▶ [THE PROBLEM]: Reproduce the text of every record below word for word, omitting the pictures.

Collection entries
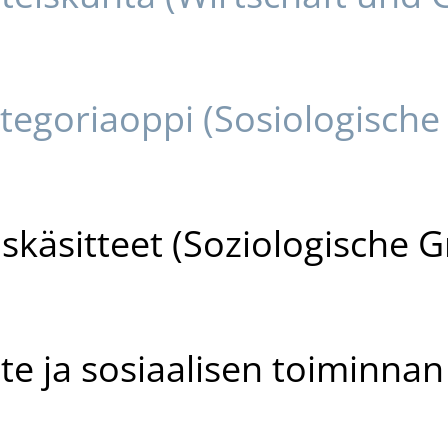
ategoriaoppi (Sosiologische
uskäsitteet (Soziologische 
ite ja sosiaalisen toiminna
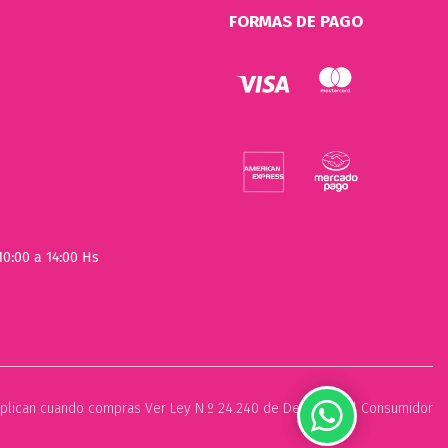
FORMAS DE PAGO
10:00 a 14:00 Hs
plican cuando compras Ver Ley N.º 24.240 de Defensa del Consumidor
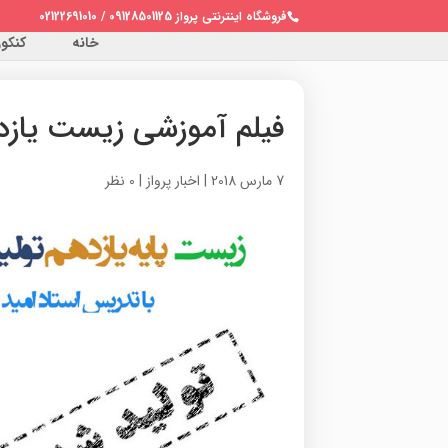
فروشگاه اینترنتی پرواز 09128501125 / 02122691010
خانه
کنکور 
فیلم آموزشی زیست یازد
7 مارس 2018
|
اخبار پرواز
|
0 نظر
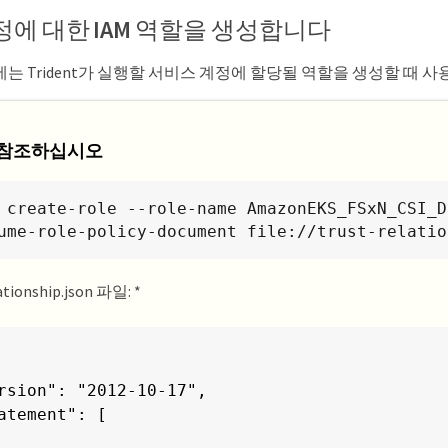
정에 대한 IAM 역할을 생성합니다
ion": "2012-10-17"

는 Trident가 실행할 서비스 계정에 할당될 역할을 생성할 때 사
I를 참조하십시오
 create-role --role-name AmazonEKS_FSxN_CSI_D
ssume-role-policy-document file://trust-relati
ationship.json 파일: *
rsion": "2012-10-17",

atement": [
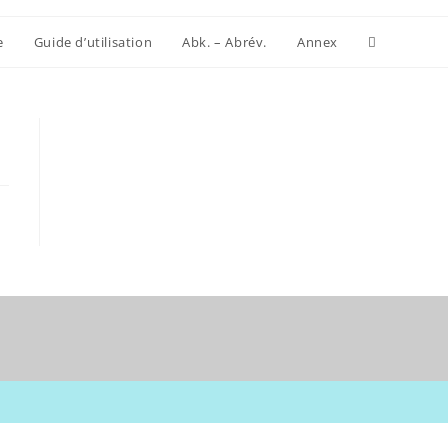
Website-
e
Guide d’utilisation
Abk. – Abrév.
Annex
Suche
umschalten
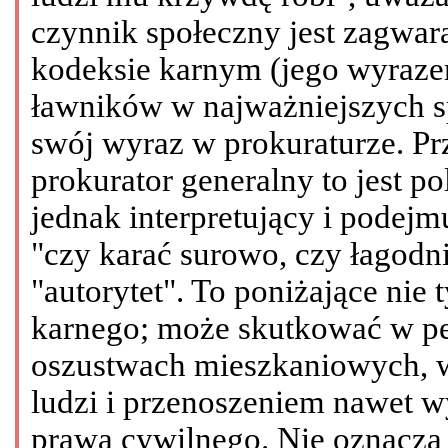
czynnik społeczny jest zagwar
kodeksie karnym (jego wyrazem
ławników w najważniejszych s
swój wyraz w prokuraturze. P
prokurator generalny to jest po
jednak interpretujący i podejm
"czy karać surowo, czy łagodn
"autorytet". To poniżające nie 
karnego; może skutkować w pe
oszustwach mieszkaniowych, w
ludzi i przenoszeniem nawet w
prawa cywilnego. Nie oznacza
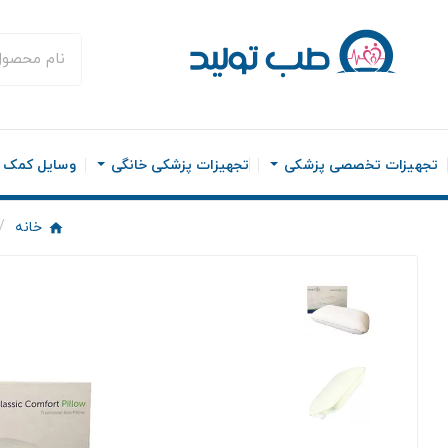
تجهیزات تخصصی پزشکی
تجهیزات پزشکی خانگی
وسایل کمک ح
خانه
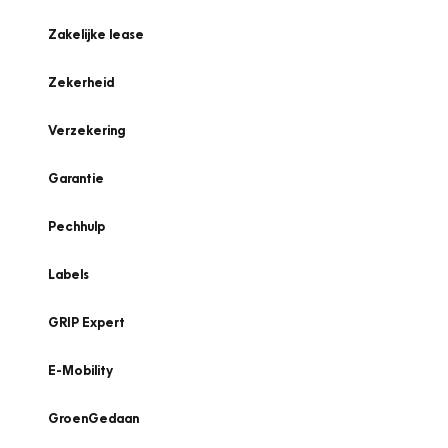
Zakelijke lease
Zekerheid
Verzekering
Garantie
Pechhulp
Labels
GRIP Expert
E-Mobility
GroenGedaan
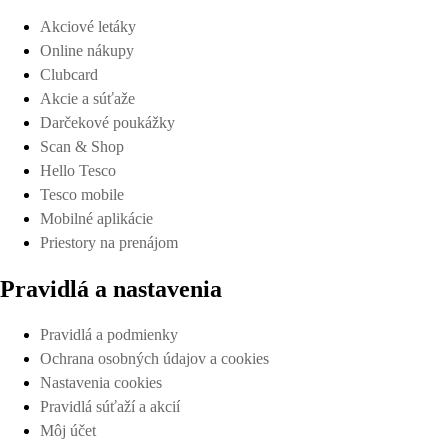
Akciové letáky
Online nákupy
Clubcard
Akcie a súťaže
Darčekové poukážky
Scan & Shop
Hello Tesco
Tesco mobile
Mobilné aplikácie
Priestory na prenájom
Pravidlá a nastavenia
Pravidlá a podmienky
Ochrana osobných údajov a cookies
Nastavenia cookies
Pravidlá súťaží a akcií
Môj účet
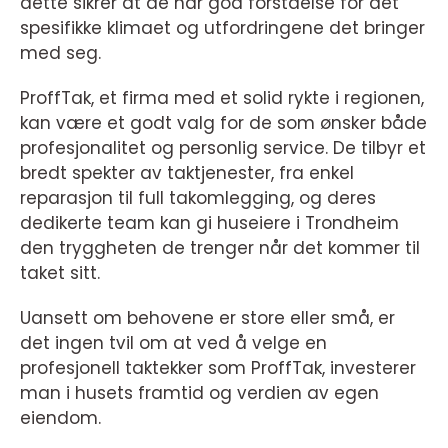
dette sikrer at de har god forståelse for det
spesifikke klimaet og utfordringene det bringer
med seg.
ProffTak, et firma med et solid rykte i regionen,
kan være et godt valg for de som ønsker både
profesjonalitet og personlig service. De tilbyr et
bredt spekter av taktjenester, fra enkel
reparasjon til full takomlegging, og deres
dedikerte team kan gi huseiere i Trondheim
den tryggheten de trenger når det kommer til
taket sitt.
Uansett om behovene er store eller små, er
det ingen tvil om at ved å velge en
profesjonell taktekker som ProffTak, investerer
man i husets framtid og verdien av egen
eiendom.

▶ [EXERCISE ANSWER]:
ategoriaoppi (Sosiologische
uskäsitteet (Soziologische 
ite ja sosiaalisen toiminna
FORMAS DE PAGO
10:00 a 14:00 Hs
plican cuando compras Ver Ley N.º 24.240 de Defensa del Consumidor
فروشگاه اینترنتی پرواز 09128501125 / 02122691010
خانه
کنکور 
فیلم آموزشی زیست یازد
7 مارس 2018
|
اخبار پرواز
|
0 نظر
정에 대한 IAM 역할을 생성합니다
ion": "2012-10-17"

는 Trident가 실행할 서비스 계정에 할당될 역할을 생성할 때 사
I를 참조하십시오
 create-role --role-name AmazonEKS_FSxN_CSI_D
ssume-role-policy-document file://trust-relati
ationship.json 파일: *
rsion": "2012-10-17",

atement": [
Website-
e
Guide d’utilisation
Abk. – Abrév.
Annex
Suche
umschalten
czynnik społeczny jest zagwar
kodeksie karnym (jego wyrazem
ławników w najważniejszych s
swój wyraz w prokuraturze. P
prokurator generalny to jest po
jednak interpretujący i podejm
"czy karać surowo, czy łagodn
"autorytet". To poniżające nie 
karnego; może skutkować w pe
oszustwach mieszkaniowych, w
ludzi i przenoszeniem nawet w
prawa cywilnego. Nie oznacza
تجهیزات تخصصی پزشکی
تجهیزات پزشکی خانگی
وسایل کمک ح
خانه
Zakelijke lease
Zekerheid
Verzekering
Garantie
Pechhulp
Labels
GRIP Expert
E-Mobility
GroenGedaan
Akciové letáky
Online nákupy
Clubcard
Akcie a súťaže
Darčekové poukážky
Scan & Shop
Hello Tesco
Tesco mobile
Mobilné aplikácie
Priestory na prenájom
Pravidlá a nastavenia
Pravidlá a podmienky
Ochrana osobných údajov a cookies
Nastavenia cookies
Pravidlá súťaží a akcií
Môj účet
dette sikrer at de har god forståelse for det
spesifikke klimaet og utfordringene det bringer
med seg.
ProffTak, et firma med et solid rykte i regionen,
kan være et godt valg for de som ønsker både
profesjonalitet og personlig service. De tilbyr et
bredt spekter av taktjenester, fra enkel
reparasjon til full takomlegging, og deres
dedikerte team kan gi huseiere i Trondheim
den tryggheten de trenger når det kommer til
taket sitt.
Uansett om behovene er store eller små, er
det ingen tvil om at ved å velge en
profesjonell taktekker som ProffTak, investerer
man i husets framtid og verdien av egen
eiendom.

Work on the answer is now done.